**Tasks to perform**
1. In the text on Cadet Inspectors, begin at the words "- Marksmanship" and stop after "Inspector [P/CI (NPCC)].". Rewrite that passage with "Kayaking" swapped for "Canoeing".
2. Extend the text on Cadet Inspectors in the National Police Cadet Corps, beginning after its last sentence.

Cadet Inspectors (CIs) are ex-cadets who have completed their secondary school education and volunteered to continue their service in the National Police Cadet Corps in Singapore. They play a similar role to that of warrant officers in the military, not being a cadet nor officer, but in between, possessing a high level of hard and soft skills that can assist in training in their unit.

== Requirements ==
Ex-cadets must meet these following requirements in order to be eligible to apply:

1. They must have graduated from secondary school or be enrolled in a post-secondary educational institution;
2. They must have held the rank of Staff Sergeant or above when they were a cadet;
3. They must be physically fit (pass a medical examination) and have a Body Mass Index (BMI) of 27.5 or less;
4. They must possess all the following badges:

- 2nd Class Drill;
- Campcraft;
- Adventure Training Camp;
- Police Knowledge;
- Total Defence;

5. and have any one of the following badges:

- Marksmanship
- Community Safety and Security Programme
- Swimming
- Kayaking

== Details ==
Ex-cadets who want to become CIs must apply for entry into the course through their Unit's Officer-in-Charge (OC) and then attend the 2-week long Cadet Inspector Basic Training Course (CIBTC) held twice every year in June and December at the Home Team Academy and NPCC Camp Resilience in Pulau Ubin. During CIBTC, they will hold the rank of Cadet Inspector Trainee [CIT (NPCC)] and attend lectures teaching them about Cadet Inspectorship. Upon completion of the course, they will pass out and attain the rank of Probationary Cadet Inspector [P/CI (NPCC)].

After passing the probation requirements, they will attain the rank of Cadet Inspector [CI (NPCC)].

Cadet Inspectors who have served in the Corps for at least 2 years are eligible for promotion to the rank of Senior Cadet Inspector [SCI (NPCC)].

The rank insignia for CIT (NPCC) is one white stripe, while P/CI (NPCC) and CI (NPCC) is one white stripe and a pip, while SCI (NPCC) is two white stripes and a pip.

**Keypoint coordinate data**
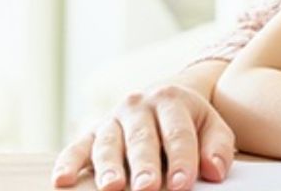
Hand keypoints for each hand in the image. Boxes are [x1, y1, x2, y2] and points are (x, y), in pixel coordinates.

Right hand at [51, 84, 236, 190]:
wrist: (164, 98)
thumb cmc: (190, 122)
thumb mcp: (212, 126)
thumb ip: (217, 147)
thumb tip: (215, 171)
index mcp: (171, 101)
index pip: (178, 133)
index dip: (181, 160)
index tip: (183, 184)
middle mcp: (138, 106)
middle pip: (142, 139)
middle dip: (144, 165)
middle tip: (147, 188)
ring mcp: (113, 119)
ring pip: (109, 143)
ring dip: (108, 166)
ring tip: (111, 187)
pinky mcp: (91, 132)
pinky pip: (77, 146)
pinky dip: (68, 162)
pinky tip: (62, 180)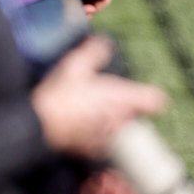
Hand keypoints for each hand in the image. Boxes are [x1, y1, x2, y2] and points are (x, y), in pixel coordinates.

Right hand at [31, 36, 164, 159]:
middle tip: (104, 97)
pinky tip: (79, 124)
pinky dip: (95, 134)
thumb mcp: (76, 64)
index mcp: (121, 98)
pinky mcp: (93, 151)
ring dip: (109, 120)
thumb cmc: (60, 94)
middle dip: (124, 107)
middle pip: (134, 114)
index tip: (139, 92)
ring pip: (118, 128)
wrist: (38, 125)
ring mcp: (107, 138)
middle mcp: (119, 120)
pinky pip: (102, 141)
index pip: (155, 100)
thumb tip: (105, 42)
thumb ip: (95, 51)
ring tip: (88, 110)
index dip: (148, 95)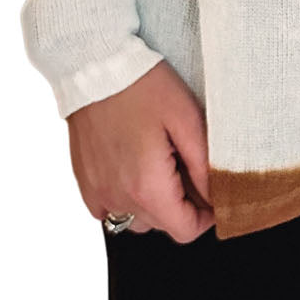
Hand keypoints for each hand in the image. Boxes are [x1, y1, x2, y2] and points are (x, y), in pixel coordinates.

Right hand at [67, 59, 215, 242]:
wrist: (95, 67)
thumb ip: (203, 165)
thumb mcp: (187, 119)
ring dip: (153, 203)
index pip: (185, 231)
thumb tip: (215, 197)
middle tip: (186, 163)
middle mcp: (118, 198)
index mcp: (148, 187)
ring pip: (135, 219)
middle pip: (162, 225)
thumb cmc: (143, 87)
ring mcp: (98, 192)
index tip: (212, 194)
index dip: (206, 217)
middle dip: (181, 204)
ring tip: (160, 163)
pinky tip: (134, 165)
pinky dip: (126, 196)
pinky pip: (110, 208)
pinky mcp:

**Results of the tasks**
1.
- Marksmanship
- Community Safety and Security Programme
- Swimming
- Canoeing

== Details ==
Ex-cadets who want to become CIs must apply for entry into the course through their Unit's Officer-in-Charge (OC) and then attend the 2-week long Cadet Inspector Basic Training Course (CIBTC) held twice every year in June and December at the Home Team Academy and NPCC Camp Resilience in Pulau Ubin. During CIBTC, they will hold the rank of Cadet Inspector Trainee [CIT (NPCC)] and attend lectures teaching them about Cadet Inspectorship. Upon completion of the course, they will pass out and attain the rank of Probationary Cadet Inspector [P/CI (NPCC)].

2.
== Uniform ==
The No. 3 uniform worn by a Cadet Inspector is similar to that of a Cadet, with some slight differences:

Do note that the following differences are for the No. 3 Working Attire dress.

Differences in uniform between a Cadet and a Cadet Inspector
| Area | Cadet | Cadet Inspector |
|---|---|---|
| Head dress | Dark blue beret with a metal NPCC crest attached to it | Peak cap (for males) and a bowler hat (for females) with an embroidered NPCC crest attached to it |
| Collar | No accessories are to be attached to the collar | One embroided collar pin with the NPCC crest on it attached to each collar respectively |
| Chest pockets | Badges are attached at the sleeves and above the left and right chest pockets | Only the SPF-NPCC badge may be attached above the left chest pocket; no badges are to be attached above the right chest pocket and the sleeves |
| Foot wear | Male boots require the user to secure the foot tightly in the boot using a chain knot, female boots require the user to secure the boot using a butterfly knot | Male boots have a zip attached to it; zip is used to secure the foot in the boot, female boots are the same as female cadet boots |

== Opportunities ==
Cadet Inspectors are given the opportunity to return to their secondary school to continue teaching cadets there. They are also given the opportunity to participate in Area events, like their Area's Adventure Training Camp, Area Games Day and Secondary One Swearing-in Ceremony, Headquarters events like shooting competitions and the NPCC Annual Parade, and National events like the National Day Parade.